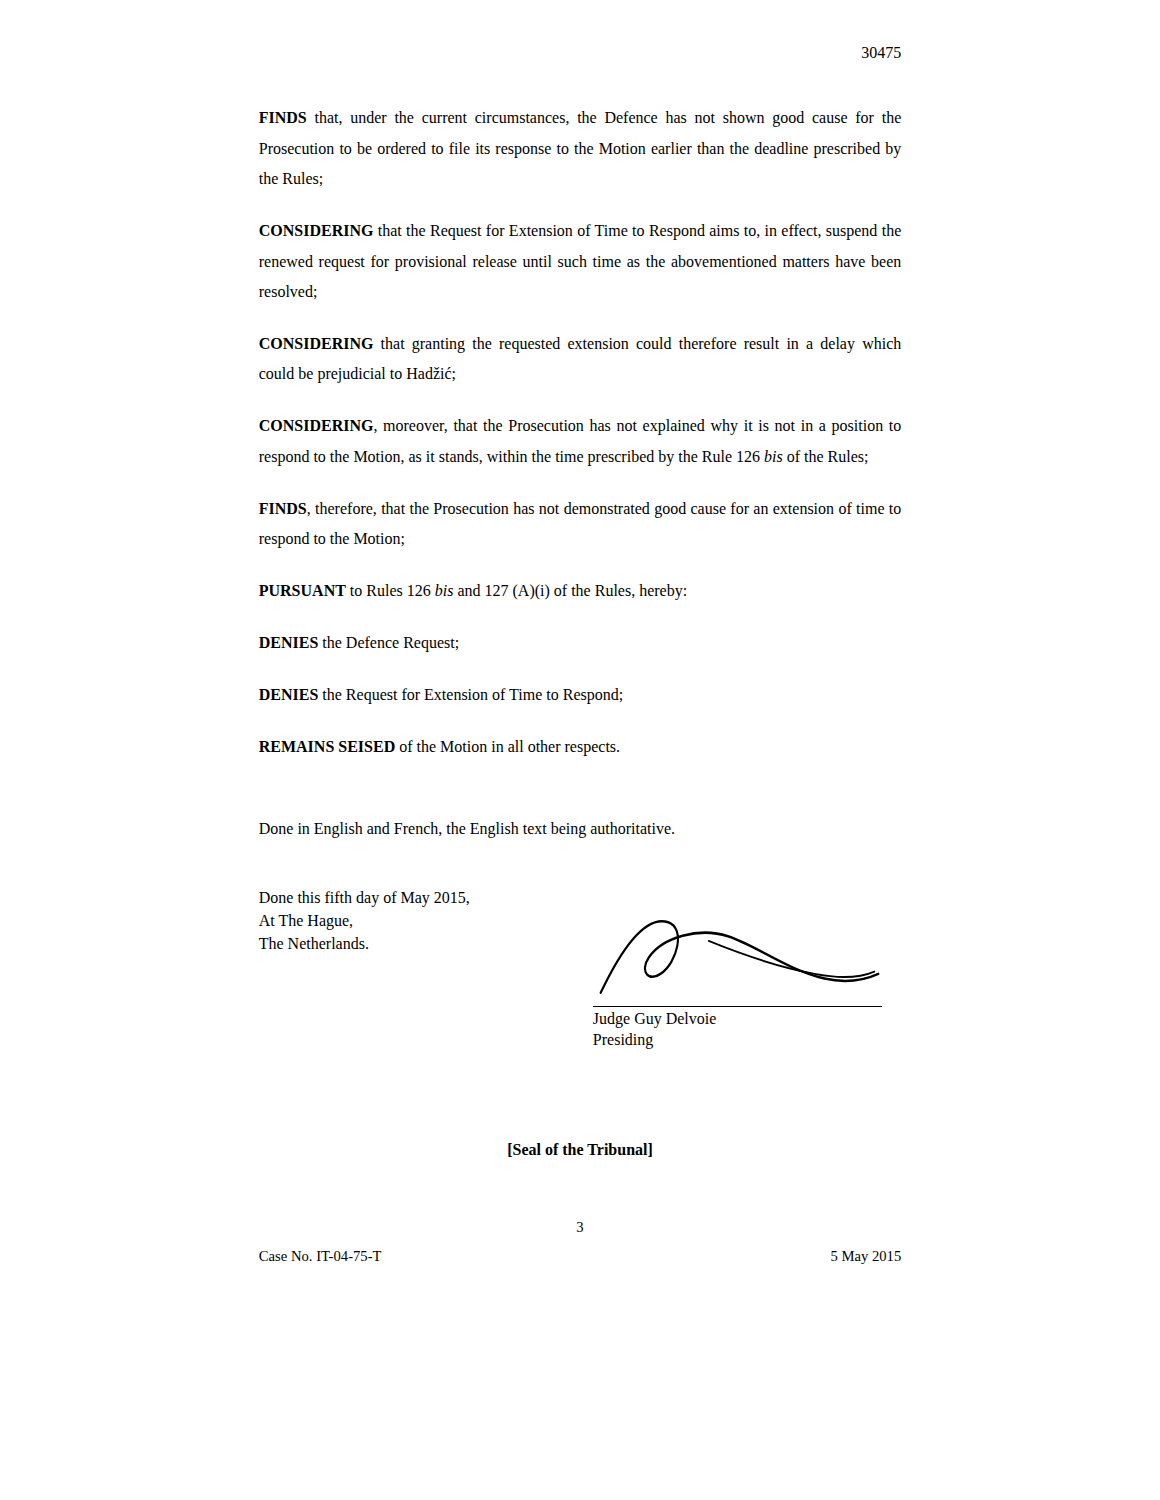30475
FINDS that, under the current circumstances, the Defence has not shown good cause for the Prosecution to be ordered to file its response to the Motion earlier than the deadline prescribed by the Rules;
CONSIDERING that the Request for Extension of Time to Respond aims to, in effect, suspend the renewed request for provisional release until such time as the abovementioned matters have been resolved;
CONSIDERING that granting the requested extension could therefore result in a delay which could be prejudicial to Hadžić;
CONSIDERING, moreover, that the Prosecution has not explained why it is not in a position to respond to the Motion, as it stands, within the time prescribed by the Rule 126 bis of the Rules;
FINDS, therefore, that the Prosecution has not demonstrated good cause for an extension of time to respond to the Motion;
PURSUANT to Rules 126 bis and 127 (A)(i) of the Rules, hereby:
DENIES the Defence Request;
DENIES the Request for Extension of Time to Respond;
REMAINS SEISED of the Motion in all other respects.
Done in English and French, the English text being authoritative.
Done this fifth day of May 2015,
At The Hague,
The Netherlands.
Judge Guy Delvoie
Presiding
[Seal of the Tribunal]
3
Case No. IT-04-75-T 5 May 2015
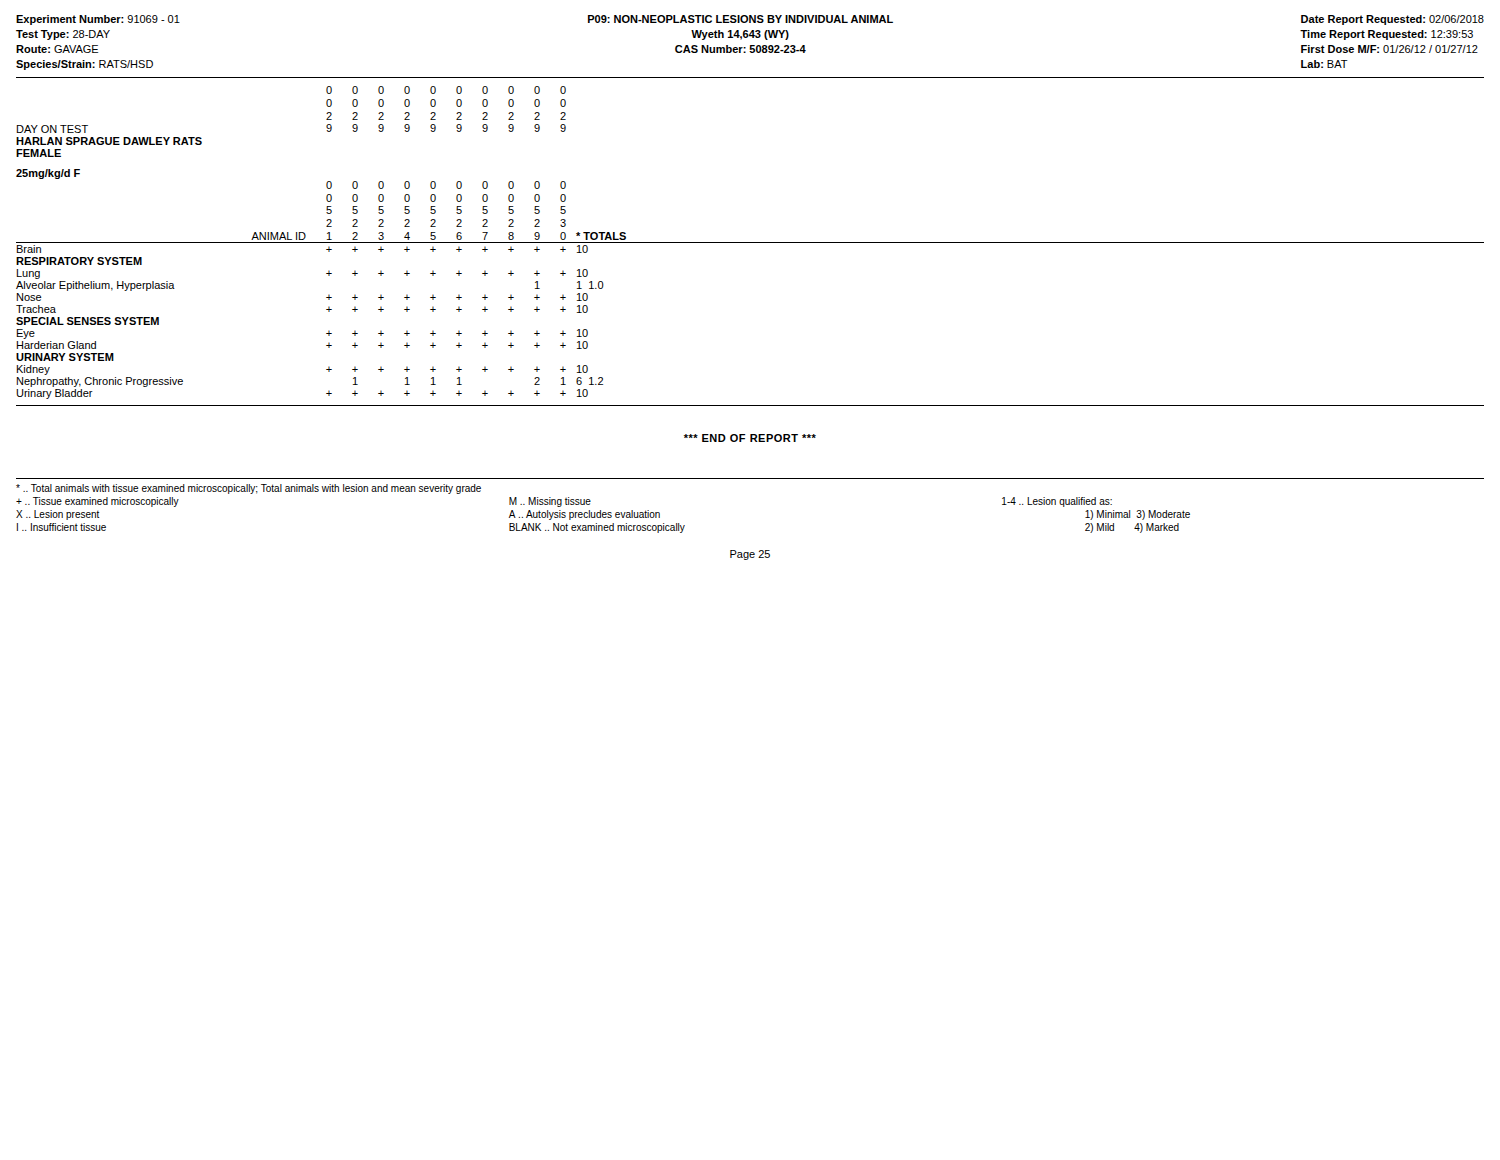Experiment Number: 91069 - 01
Test Type: 28-DAY
Route: GAVAGE
Species/Strain: RATS/HSD
P09: NON-NEOPLASTIC LESIONS BY INDIVIDUAL ANIMAL
Wyeth 14,643 (WY)
CAS Number: 50892-23-4
Date Report Requested: 02/06/2018
Time Report Requested: 12:39:53
First Dose M/F: 01/26/12 / 01/27/12
Lab: BAT
| DAY ON TEST | 0 0 2 9 | 0 0 2 9 | 0 0 2 9 | 0 0 2 9 | 0 0 2 9 | 0 0 2 9 | 0 0 2 9 | 0 0 2 9 | 0 0 2 9 | 0 0 2 9 | |
| HARLAN SPRAGUE DAWLEY RATS | | |
| FEMALE | | |
| 25mg/kg/d F | | |
| ANIMAL ID | 0 0 5 2 1 | 0 0 5 2 2 | 0 0 5 2 3 | 0 0 5 2 4 | 0 0 5 2 5 | 0 0 5 2 6 | 0 0 5 2 7 | 0 0 5 2 8 | 0 0 5 2 9 | 0 0 5 3 0 | * TOTALS |
| Brain | + | + | + | + | + | + | + | + | + | + | 10 |
| RESPIRATORY SYSTEM | | |
| Lung | + | + | + | + | + | + | + | + | + | + | 10 |
| Alveolar Epithelium, Hyperplasia | | | | | | | | | 1 | | 1 1.0 |
| Nose | + | + | + | + | + | + | + | + | + | + | 10 |
| Trachea | + | + | + | + | + | + | + | + | + | + | 10 |
| SPECIAL SENSES SYSTEM | | |
| Eye | + | + | + | + | + | + | + | + | + | + | 10 |
| Harderian Gland | + | + | + | + | + | + | + | + | + | + | 10 |
| URINARY SYSTEM | | |
| Kidney | + | + | + | + | + | + | + | + | + | + | 10 |
| Nephropathy, Chronic Progressive | | 1 | | 1 | 1 | 1 | | | 2 | 1 | 6 1.2 |
| Urinary Bladder | + | + | + | + | + | + | + | + | + | + | 10 |
*** END OF REPORT ***
* .. Total animals with tissue examined microscopically; Total animals with lesion and mean severity grade
+ .. Tissue examined microscopically
X .. Lesion present
I .. Insufficient tissue
M .. Missing tissue
A .. Autolysis precludes evaluation
BLANK .. Not examined microscopically
1-4 .. Lesion qualified as:
1) Minimal 3) Moderate
2) Mild 4) Marked
Page 25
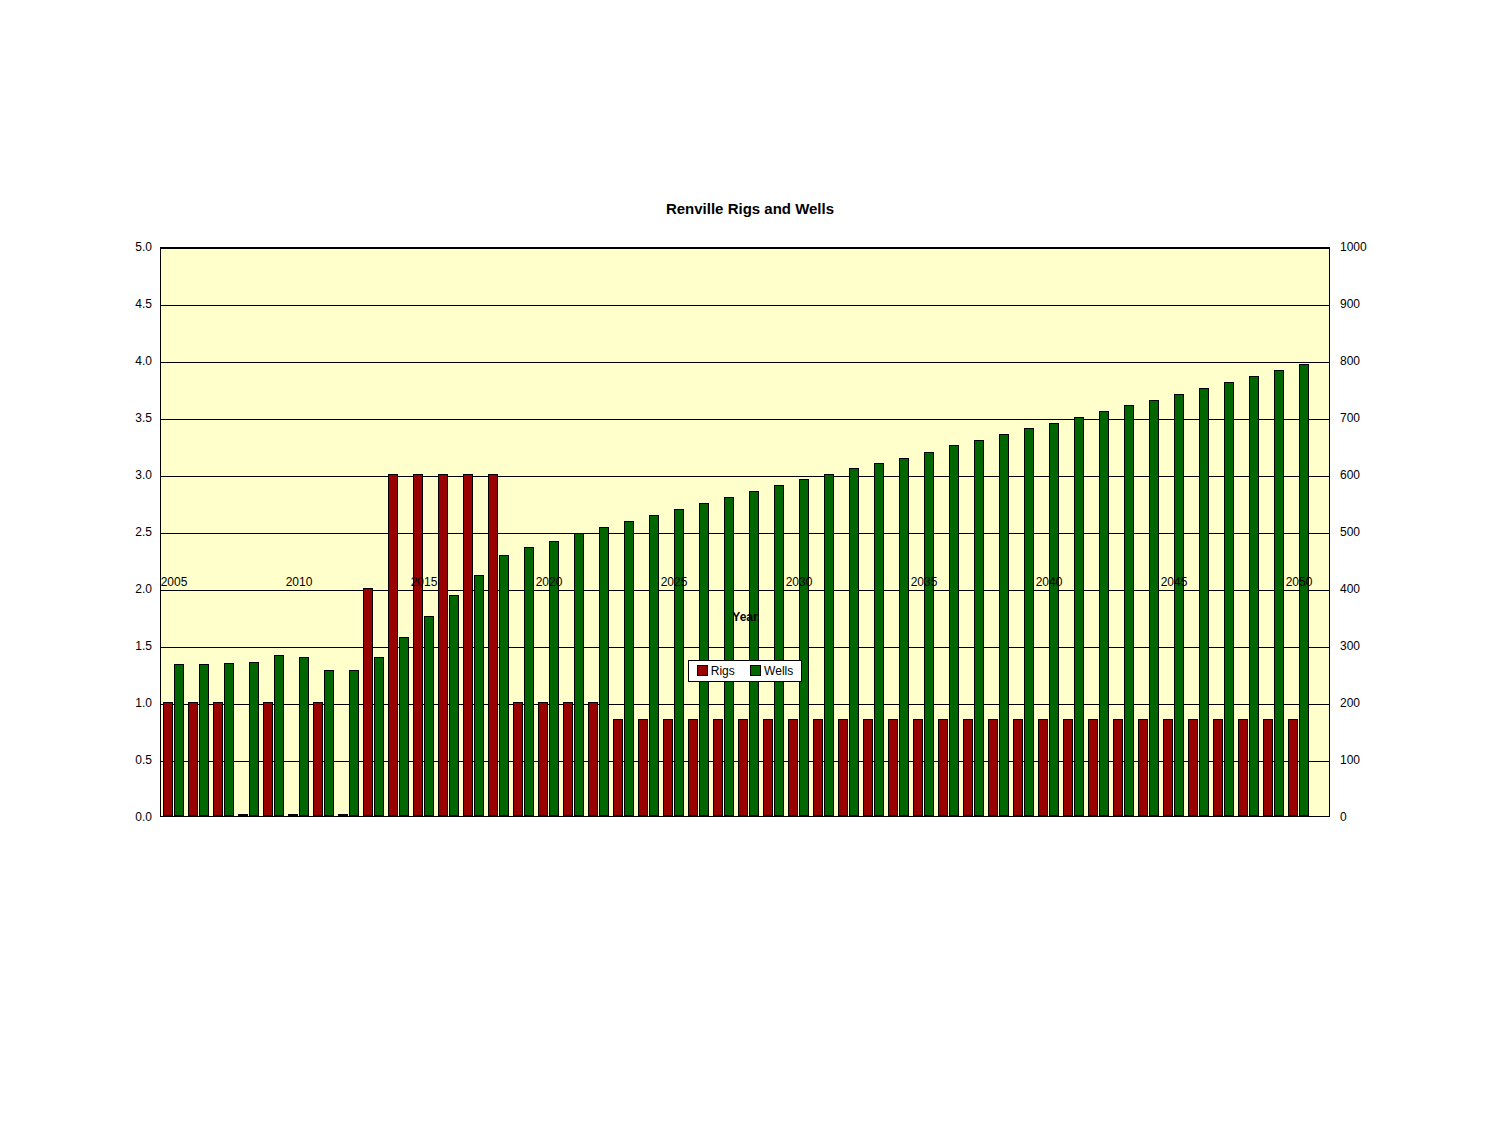Renville Rigs and Wells
5.0
4.5
4.0
3.5
3.0
2.5
2.0
1.5
1.0
0.5
0.0
1000
900
800
700
600
500
400
300
200
100
0
2005
2010
2015
2020
2025
2030
2035
2040
2045
2050
Year
Rigs Wells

--- --- ---

[EXERCISE GOAL]:
Search the records above for "Done". Copy each line where it is found.

[EXPECTED ANSWER]:
Done in English and French, the English text being authoritative.
Done this fifth day of May 2015,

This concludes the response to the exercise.